A newly developed drug delivery system appears to be effective for treating a rare and aggressive type of cancer that impacts pregnant women and new mothers, and it may also be beneficial for other types of cancer.
A newly developed drug delivery system appears to be effective for treating a rare and aggressive type of cancer that impacts pregnant women and new mothers, and it may also be beneficial for other types of cancer.
Researchers, led by Olena Taratula, a specialist in nanomedicine at Oregon State University, have devised a method to ensure that the medication intended to fight this disease effectively reaches cancerous tumor cells while sparing healthy tissues.
The study focused on choriocarcinoma, which occurs at an incidence of about four cases per 100,000 pregnancies in the United States, and its findings were published in Small Science.
Choriocarcinoma typically originates in the uterus from cells that were part of the placenta. It may arise following a miscarriage, abortion, or ectopic pregnancy, where the fertilized egg implants outside the uterine lining.
This type of cancer can also develop after a molar pregnancy, where no embryo forms and abnormal growth of placental tissue occurs, or even following a full-term pregnancy.
Taratula and her team, which included OSU postdoctoral researcher Babak Mamnoon and Oregon Health & Science University physician Maureen Baldwin, created a specialized type of drug carrier, known as a polymersome, designed to target a specific protein found in choriocarcinoma cells.

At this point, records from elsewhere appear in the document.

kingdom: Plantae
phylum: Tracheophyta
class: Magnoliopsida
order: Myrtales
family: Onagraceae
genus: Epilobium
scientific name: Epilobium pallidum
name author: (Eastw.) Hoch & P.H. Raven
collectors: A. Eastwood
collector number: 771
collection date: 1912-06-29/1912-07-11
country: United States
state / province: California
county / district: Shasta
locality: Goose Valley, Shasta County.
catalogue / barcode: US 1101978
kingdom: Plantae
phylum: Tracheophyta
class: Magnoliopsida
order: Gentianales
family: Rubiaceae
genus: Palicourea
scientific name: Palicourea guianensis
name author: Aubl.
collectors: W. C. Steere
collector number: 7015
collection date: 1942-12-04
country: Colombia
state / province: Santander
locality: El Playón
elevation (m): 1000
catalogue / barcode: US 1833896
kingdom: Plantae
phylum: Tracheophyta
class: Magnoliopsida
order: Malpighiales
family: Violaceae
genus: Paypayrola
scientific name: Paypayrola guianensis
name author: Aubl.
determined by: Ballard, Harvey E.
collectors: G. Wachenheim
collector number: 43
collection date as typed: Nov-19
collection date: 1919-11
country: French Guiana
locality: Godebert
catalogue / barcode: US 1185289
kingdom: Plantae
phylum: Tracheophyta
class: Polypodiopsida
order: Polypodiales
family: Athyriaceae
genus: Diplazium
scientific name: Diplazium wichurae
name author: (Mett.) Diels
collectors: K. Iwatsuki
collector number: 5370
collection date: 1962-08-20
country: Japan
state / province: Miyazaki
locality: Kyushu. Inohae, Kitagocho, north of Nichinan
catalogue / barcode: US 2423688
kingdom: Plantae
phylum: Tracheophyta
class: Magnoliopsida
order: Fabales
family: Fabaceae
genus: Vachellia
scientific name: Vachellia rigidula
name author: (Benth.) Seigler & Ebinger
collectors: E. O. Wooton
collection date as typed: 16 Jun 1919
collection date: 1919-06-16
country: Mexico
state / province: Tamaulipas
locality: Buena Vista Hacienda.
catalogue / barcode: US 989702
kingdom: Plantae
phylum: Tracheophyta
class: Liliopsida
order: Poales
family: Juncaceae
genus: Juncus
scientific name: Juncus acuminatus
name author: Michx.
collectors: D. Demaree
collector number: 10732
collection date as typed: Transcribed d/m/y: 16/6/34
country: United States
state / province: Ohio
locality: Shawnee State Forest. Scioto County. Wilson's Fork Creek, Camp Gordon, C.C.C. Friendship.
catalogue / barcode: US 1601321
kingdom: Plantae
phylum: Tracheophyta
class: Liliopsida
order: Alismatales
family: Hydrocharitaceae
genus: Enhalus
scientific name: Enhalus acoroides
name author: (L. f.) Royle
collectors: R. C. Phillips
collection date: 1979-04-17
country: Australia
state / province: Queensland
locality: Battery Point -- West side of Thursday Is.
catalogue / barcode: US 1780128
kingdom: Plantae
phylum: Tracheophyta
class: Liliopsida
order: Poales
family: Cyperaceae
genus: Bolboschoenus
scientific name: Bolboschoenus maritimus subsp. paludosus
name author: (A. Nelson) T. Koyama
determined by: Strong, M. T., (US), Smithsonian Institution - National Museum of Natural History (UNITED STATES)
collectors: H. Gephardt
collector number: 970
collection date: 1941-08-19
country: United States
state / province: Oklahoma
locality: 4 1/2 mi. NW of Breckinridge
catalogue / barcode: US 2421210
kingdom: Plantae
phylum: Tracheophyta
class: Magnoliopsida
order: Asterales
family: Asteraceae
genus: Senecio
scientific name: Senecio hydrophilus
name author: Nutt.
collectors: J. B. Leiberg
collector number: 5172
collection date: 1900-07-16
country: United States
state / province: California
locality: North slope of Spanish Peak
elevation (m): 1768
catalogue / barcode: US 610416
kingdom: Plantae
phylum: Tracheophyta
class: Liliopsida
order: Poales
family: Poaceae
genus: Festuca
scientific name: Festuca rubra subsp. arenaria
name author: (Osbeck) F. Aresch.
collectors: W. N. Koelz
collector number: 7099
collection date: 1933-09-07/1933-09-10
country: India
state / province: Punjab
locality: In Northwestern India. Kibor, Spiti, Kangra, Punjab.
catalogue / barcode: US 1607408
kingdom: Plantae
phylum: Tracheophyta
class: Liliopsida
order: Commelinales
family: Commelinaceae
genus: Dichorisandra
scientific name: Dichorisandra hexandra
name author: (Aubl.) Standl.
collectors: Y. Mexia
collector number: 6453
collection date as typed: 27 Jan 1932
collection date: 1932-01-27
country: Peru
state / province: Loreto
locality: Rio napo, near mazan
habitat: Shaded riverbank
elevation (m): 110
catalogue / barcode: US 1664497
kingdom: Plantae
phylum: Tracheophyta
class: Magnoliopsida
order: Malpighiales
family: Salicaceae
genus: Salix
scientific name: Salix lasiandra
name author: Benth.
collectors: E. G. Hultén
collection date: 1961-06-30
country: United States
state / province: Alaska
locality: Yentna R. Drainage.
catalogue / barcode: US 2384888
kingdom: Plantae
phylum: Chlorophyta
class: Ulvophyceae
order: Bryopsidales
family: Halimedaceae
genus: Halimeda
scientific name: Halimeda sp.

Polymersomes are hollow spheres made from synthetic materials, resembling liposomes, which are lipid-based pockets present in all living cells. The specific protein of interest is the equilibrative nucleoside transporter 1, abbreviated as ENT-1, which plays a crucial role in various cellular activities, such as the synthesis of DNA and RNA.
ENT-1 is not only prevalent in choriocarcinoma cells but is also found in other vital organs like the brain, heart, and liver.
Under Mamnoon’s leadership, the research team conducted tests using mouse models that demonstrated that adding guanosine, a component of RNA, to the polymersome allowed for more efficient delivery of the chemotherapy drug methotrexate directly to the tumor cells.
“Since methotrexate is a primary treatment for choriocarcinoma, an important objective now is to improve its efficiency, including faster response times, while concurrently reducing side effects,” stated Taratula, an associate professor in the OSU College of Pharmacy.
Methotrexate, often referred to as MTX, is a common chemotherapy medication that disrupts cells’ utilization of folic acid, which is vital for DNA and RNA production. By inhibiting a key enzyme, MTX disrupts the rapid division of cancer cells.
Common signs of choriocarcinoma include pelvic pain and abnormal vaginal bleeding. The cancer can rapidly disseminate through the bloodstream to various organs, including bones, the gastrointestinal tract, breasts, kidneys, liver, lungs, lymph nodes, and even the brain.
“Since choriocarcinoma typically affects individuals who have recently been pregnant, they often have young families, which means we should make the diagnosis and treatment process quicker and more accessible,” said Baldwin, an obstetrician/gynecologist at OHSU.
Most cases are highly treatable, especially if diagnosed early, boasting a five-year survival rate of approximately 87%.
“However, standard applications of MTX lack tumor specificity and can lead to side effects like liver and kidney damage,” remarked Taratula. “That’s why we need a uniquely designed nanoplatform to ensure precise drug delivery and effective release directly into tumors.”
The mouse model studies showed that this method reduced tumor size by 95%, functioning nearly six times more effectively than non-targeted drug carriers. The result is more effective treatment along with reduced or less severe side effects, and with additional research, this strategy could potentially be adapted for other cancers, according to Taratula.
The study was funded by the OSU College of Pharmacy, the OHSU School of Medicine, the National Institutes of Health, and the Eunice Kennedy Shriver National Institute of Child Health and Human Development.
Other collaborators included Ana Paula Mesquita Souza, Tetiana Korzun, K. Shitaljit Sharma, Oleh Taratula, Yoon Tae Goo, Prem Singh, Vladislav Grigoriev, and Aryan Lakhanpal from Oregon State University.